Task to carry out: Transcribe every line of text in the listing below precisely as it appears, leaving out the pictures.

──────── Exercise material

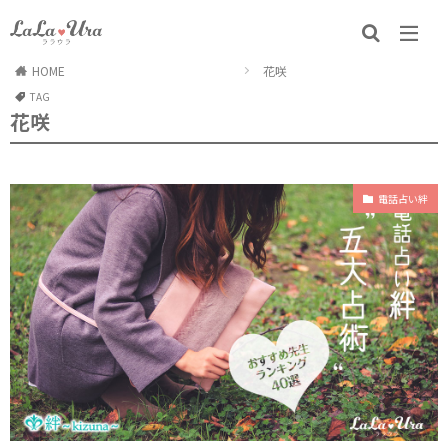
HOME
花咲
TAG
花咲
電話占い絆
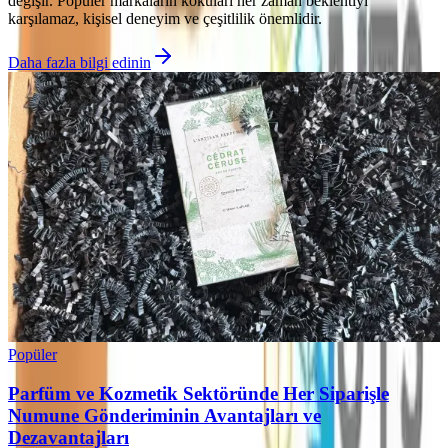
değişir. Popüler markaların kokuları her zaman beklentiyi
karşılamaz, kişisel deneyim ve çeşitlilik önemlidir.
Daha fazla bilgi edinin
Popüler
Parfüm ve Kozmetik Sektöründe Her Siparişle
Numune Gönderiminin Avantajları ve
Dezavantajları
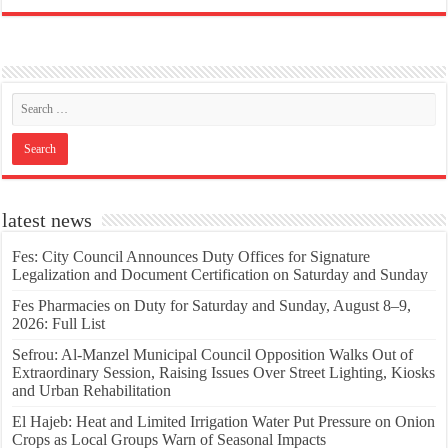
latest news
Fes: City Council Announces Duty Offices for Signature
Legalization and Document Certification on Saturday and Sunday
Fes Pharmacies on Duty for Saturday and Sunday, August 8–9,
2026: Full List
Sefrou: Al-Manzel Municipal Council Opposition Walks Out of
Extraordinary Session, Raising Issues Over Street Lighting, Kiosks
and Urban Rehabilitation
El Hajeb: Heat and Limited Irrigation Water Put Pressure on Onion
Crops as Local Groups Warn of Seasonal Impacts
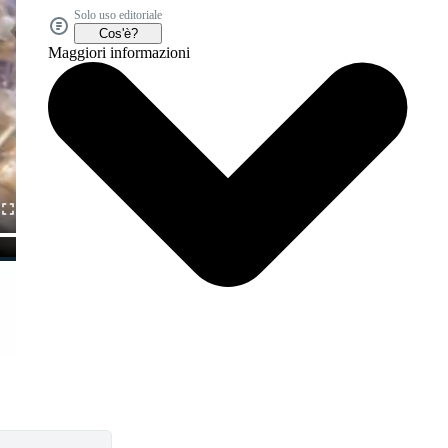
Solo uso editoriale
Cos'è?
Maggiori informazioni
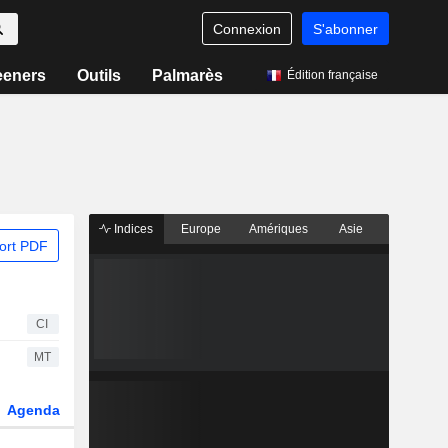
Connexion
S'abonner
eeners
Outils
Palmarès
Édition française
Indices
Europe
Amériques
Asie
ort PDF
CI
MT
Agenda
Secteur
Dérivés
Fonds et ETFs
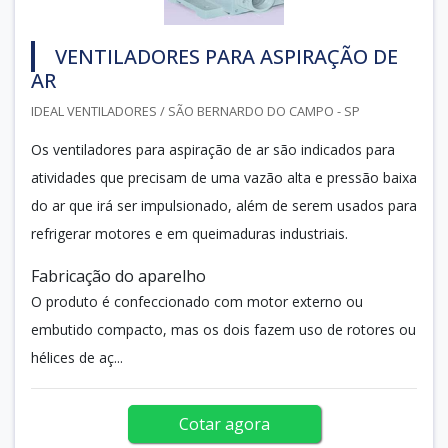
VENTILADORES PARA ASPIRAÇÃO DE
AR
IDEAL VENTILADORES / SÃO BERNARDO DO CAMPO - SP
Os ventiladores para aspiração de ar são indicados para
atividades que precisam de uma vazão alta e pressão baixa
do ar que irá ser impulsionado, além de serem usados para
refrigerar motores e em queimaduras industriais.
Fabricação do aparelho
O produto é confeccionado com motor externo ou
embutido compacto, mas os dois fazem uso de rotores ou
hélices de aç...
Cotar agora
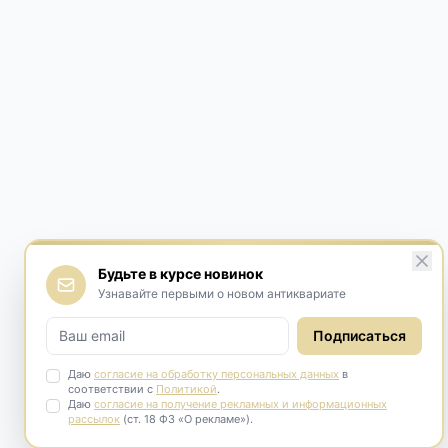
Будьте в курсе новинок
Узнавайте первыми о новом антиквариате
Подписаться
Даю
согласие на обработку персональных данных
в
соответствии с
Политикой
.
Даю
согласие на получение рекламных и информационных
рассылок
(ст. 18 ФЗ «О рекламе»).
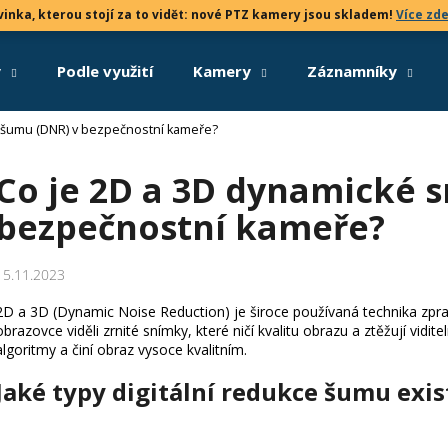
inka, kterou stojí za to vidět: nové PTZ kamery jsou skladem!
Více zd
y
Podle využití
Kamery
Záznamníky
Co potřebujete najít?
í šumu (DNR) v bezpečnostní kameře?
Co je 2D a 3D dynamické s
HLEDAT
bezpečnostní kameře?
Doporučujeme
15.11.2023
2D a 3D (Dynamic Noise Reduction) je široce používaná technika zpr
obrazovce viděli zrnité snímky, které ničí kvalitu obrazu a ztěžují vid
algoritmy a činí obraz vysoce kvalitním.
Jaké typy digitální redukce šumu exis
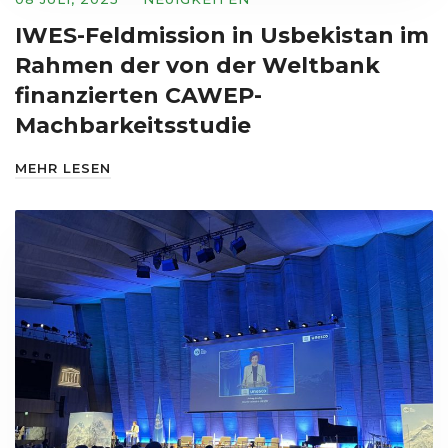
IWES-Feldmission in Usbekistan im
Rahmen der von der Weltbank
finanzierten CAWEP-
Machbarkeitsstudie
MEHR LESEN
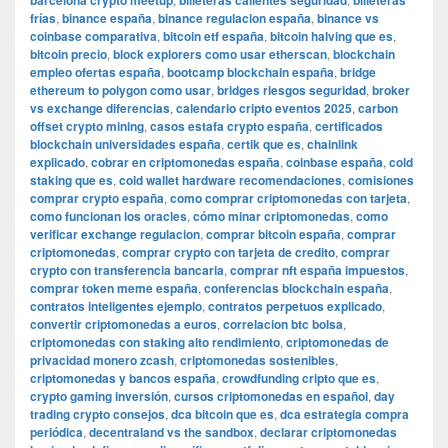
barcelona crypto meetup
billeteras calientes seguridad
billeteras
frías
,
binance españa
,
binance regulacion españa
,
binance vs
coinbase comparativa
,
bitcoin etf españa
,
bitcoin halving que es
,
bitcoin precio
,
block explorers como usar etherscan
,
blockchain
empleo ofertas españa
,
bootcamp blockchain españa
,
bridge
ethereum to polygon como usar
,
bridges riesgos seguridad
,
broker
vs exchange diferencias
,
calendario cripto eventos 2025
,
carbon
offset crypto mining
,
casos estafa crypto españa
,
certificados
blockchain universidades españa
,
certik que es
,
chainlink
explicado
,
cobrar en criptomonedas españa
,
coinbase españa
,
cold
staking que es
,
cold wallet hardware recomendaciones
,
comisiones
comprar crypto españa
,
como comprar criptomonedas con tarjeta
,
como funcionan los oracles
,
cómo minar criptomonedas
,
como
verificar exchange regulacion
,
comprar bitcoin españa
,
comprar
criptomonedas
,
comprar crypto con tarjeta de credito
,
comprar
crypto con transferencia bancaria
,
comprar nft españa impuestos
,
comprar token meme españa
,
conferencias blockchain españa
,
contratos inteligentes ejemplo
,
contratos perpetuos explicado
,
convertir criptomonedas a euros
,
correlacion btc bolsa
,
criptomonedas con staking alto rendimiento
,
criptomonedas de
privacidad monero zcash
,
criptomonedas sostenibles
,
criptomonedas y bancos españa
,
crowdfunding cripto que es
,
crypto gaming inversión
,
cursos criptomonedas en español
,
day
trading crypto consejos
,
dca bitcoin que es
,
dca estrategia compra
periódica
,
decentraland vs the sandbox
,
declarar criptomonedas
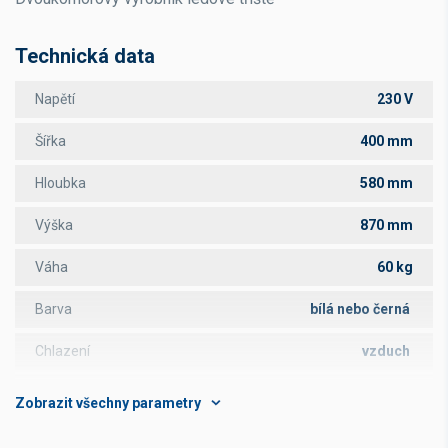
Technická data
Napětí
230 V
Šířka
400 mm
Hloubka
580 mm
Výška
870 mm
Váha
60 kg
Barva
bílá nebo černá
Chlazení
vzduch
Kapacita zásobníku
11 l
Počet zásobníků
2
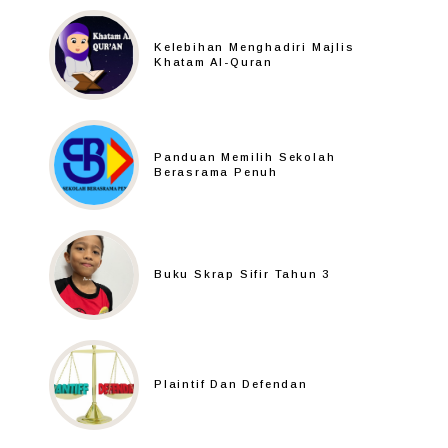
Kelebihan Menghadiri Majlis
Khatam Al-Quran
Panduan Memilih Sekolah
Berasrama Penuh
Buku Skrap Sifir Tahun 3
Plaintif Dan Defendan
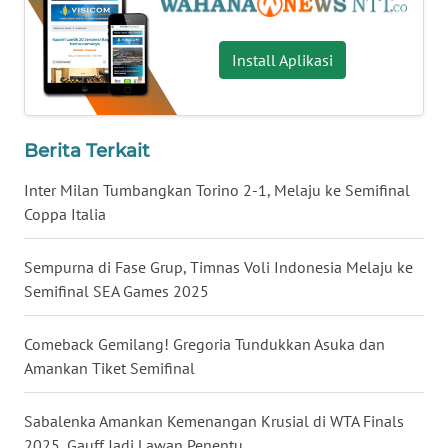
WN
Install Aplikasi
KALTENG
WN
KALTARA
Berita Terkait
Inter Milan Tumbangkan Torino 2-1, Melaju ke Semifinal
WN
Coppa Italia
KALSEL
Sempurna di Fase Grup, Timnas Voli Indonesia Melaju ke
WN
Semifinal SEA Games 2025
KALTIM
Comeback Gemilang! Gregoria Tundukkan Asuka dan
WN
Amankan Tiket Semifinal
SULSEL
Sabalenka Amankan Kemenangan Krusial di WTA Finals
WN
GORONTALO
2025, Gauff Jadi Lawan Penentu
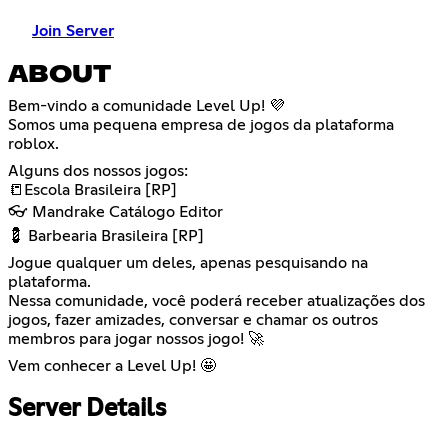
Join Server
ABOUT
Bem-vindo a comunidade Level Up! 💜
Somos uma pequena empresa de jogos da plataforma
roblox.
Alguns dos nossos jogos:
📒Escola Brasileira [RP]
👓 Mandrake Catálogo Editor
💈 Barbearia Brasileira [RP]
Jogue qualquer um deles, apenas pesquisando na
plataforma.
Nessa comunidade, você poderá receber atualizações dos
jogos, fazer amizades, conversar e chamar os outros
membros para jogar nossos jogo! 🚀
Vem conhecer a Level Up! 🤩
Server Details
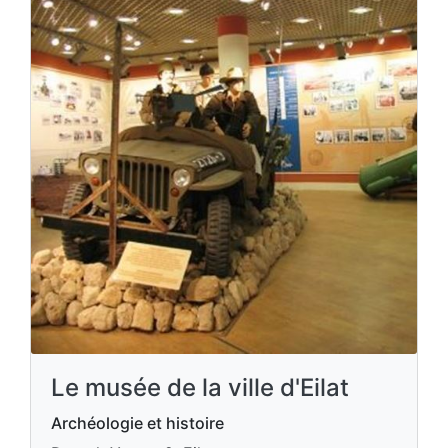
Le musée de la ville d'Eilat
Archéologie et histoire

────────────────

Response below:
HOME
花咲
TAG
花咲
電話占い絆
değişir. Popüler markaların kokuları her zaman beklentiyi
karşılamaz, kişisel deneyim ve çeşitlilik önemlidir.
Daha fazla bilgi edinin
Popüler
Parfüm ve Kozmetik Sektöründe Her Siparişle
Numune Gönderiminin Avantajları ve
Dezavantajları
latest news
Fes: City Council Announces Duty Offices for Signature
Legalization and Document Certification on Saturday and Sunday
Fes Pharmacies on Duty for Saturday and Sunday, August 8–9,
2026: Full List
Sefrou: Al-Manzel Municipal Council Opposition Walks Out of
Extraordinary Session, Raising Issues Over Street Lighting, Kiosks
and Urban Rehabilitation
El Hajeb: Heat and Limited Irrigation Water Put Pressure on Onion
Crops as Local Groups Warn of Seasonal Impacts
Solo uso editoriale
Cos'è?
Maggiori informazioni
Connexion
S'abonner
eeners
Outils
Palmarès
Édition française
Indices
Europe
Amériques
Asie
ort PDF
CI
MT
Agenda
Secteur
Dérivés
Fonds et ETFs
VENTILADORES PARA ASPIRAÇÃO DE
AR
IDEAL VENTILADORES / SÃO BERNARDO DO CAMPO - SP
Os ventiladores para aspiração de ar são indicados para
atividades que precisam de uma vazão alta e pressão baixa
do ar que irá ser impulsionado, além de serem usados para
refrigerar motores e em queimaduras industriais.
Fabricação do aparelho
O produto é confeccionado com motor externo ou
embutido compacto, mas os dois fazem uso de rotores ou
hélices de aç...
Cotar agora
Будьте в курсе новинок
Узнавайте первыми о новом антиквариате
Подписаться
Даю
согласие на обработку персональных данных
в
соответствии с
Политикой
.
Даю
согласие на получение рекламных и информационных
рассылок
(ст. 18 ФЗ «О рекламе»).
inka, kterou stojí za to vidět: nové PTZ kamery jsou skladem!
Více zd
y
Podle využití
Kamery
Záznamníky
Co potřebujete najít?
í šumu (DNR) v bezpečnostní kameře?
Co je 2D a 3D dynamické s
HLEDAT
bezpečnostní kameře?
Doporučujeme
15.11.2023
2D a 3D (Dynamic Noise Reduction) je široce používaná technika zpr
obrazovce viděli zrnité snímky, které ničí kvalitu obrazu a ztěžují vid
algoritmy a činí obraz vysoce kvalitním.
Jaké typy digitální redukce šumu exis
IWES-Feldmission in Usbekistan im
Rahmen der von der Weltbank
finanzierten CAWEP-
Machbarkeitsstudie
MEHR LESEN
barcelona crypto meetup
billeteras calientes seguridad
billeteras
frías
,
binance españa
,
binance regulacion españa
,
binance vs
coinbase comparativa
,
bitcoin etf españa
,
bitcoin halving que es
,
bitcoin precio
,
block explorers como usar etherscan
,
blockchain
empleo ofertas españa
,
bootcamp blockchain españa
,
bridge
ethereum to polygon como usar
,
bridges riesgos seguridad
,
broker
vs exchange diferencias
,
calendario cripto eventos 2025
,
carbon
offset crypto mining
,
casos estafa crypto españa
,
certificados
blockchain universidades españa
,
certik que es
,
chainlink
explicado
,
cobrar en criptomonedas españa
,
coinbase españa
,
cold
staking que es
,
cold wallet hardware recomendaciones
,
comisiones
comprar crypto españa
,
como comprar criptomonedas con tarjeta
,
como funcionan los oracles
,
cómo minar criptomonedas
,
como
verificar exchange regulacion
,
comprar bitcoin españa
,
comprar
criptomonedas
,
comprar crypto con tarjeta de credito
,
comprar
crypto con transferencia bancaria
,
comprar nft españa impuestos
,
comprar token meme españa
,
conferencias blockchain españa
,
contratos inteligentes ejemplo
,
contratos perpetuos explicado
,
convertir criptomonedas a euros
,
correlacion btc bolsa
,
criptomonedas con staking alto rendimiento
,
criptomonedas de
privacidad monero zcash
,
criptomonedas sostenibles
,
criptomonedas y bancos españa
,
crowdfunding cripto que es
,
crypto gaming inversión
,
cursos criptomonedas en español
,
day
trading crypto consejos
,
dca bitcoin que es
,
dca estrategia compra
periódica
,
decentraland vs the sandbox
,
declarar criptomonedas
Technická data
Napětí
230 V
Šířka
400 mm
Hloubka
580 mm
Výška
870 mm
Váha
60 kg
Barva
bílá nebo černá
Chlazení
vzduch
Kapacita zásobníku
11 l
Počet zásobníků
2
Kelebihan Menghadiri Majlis
Khatam Al-Quran
Panduan Memilih Sekolah
Berasrama Penuh
Buku Skrap Sifir Tahun 3
Plaintif Dan Defendan
WN
Install Aplikasi
KALTENG
WN
KALTARA
Berita Terkait
Inter Milan Tumbangkan Torino 2-1, Melaju ke Semifinal
WN
Coppa Italia
KALSEL
Sempurna di Fase Grup, Timnas Voli Indonesia Melaju ke
WN
Semifinal SEA Games 2025
KALTIM
Comeback Gemilang! Gregoria Tundukkan Asuka dan
WN
Amankan Tiket Semifinal
SULSEL
Sabalenka Amankan Kemenangan Krusial di WTA Finals
WN
GORONTALO
2025, Gauff Jadi Lawan Penentu
Join Server
ABOUT
Bem-vindo a comunidade Level Up! 💜
Somos uma pequena empresa de jogos da plataforma
roblox.
Alguns dos nossos jogos:
📒Escola Brasileira [RP]
👓 Mandrake Catálogo Editor
💈 Barbearia Brasileira [RP]
Jogue qualquer um deles, apenas pesquisando na
plataforma.
Nessa comunidade, você poderá receber atualizações dos
jogos, fazer amizades, conversar e chamar os outros
membros para jogar nossos jogo! 🚀
Vem conhecer a Level Up! 🤩
Server Details
Le musée de la ville d'Eilat
Archéologie et histoire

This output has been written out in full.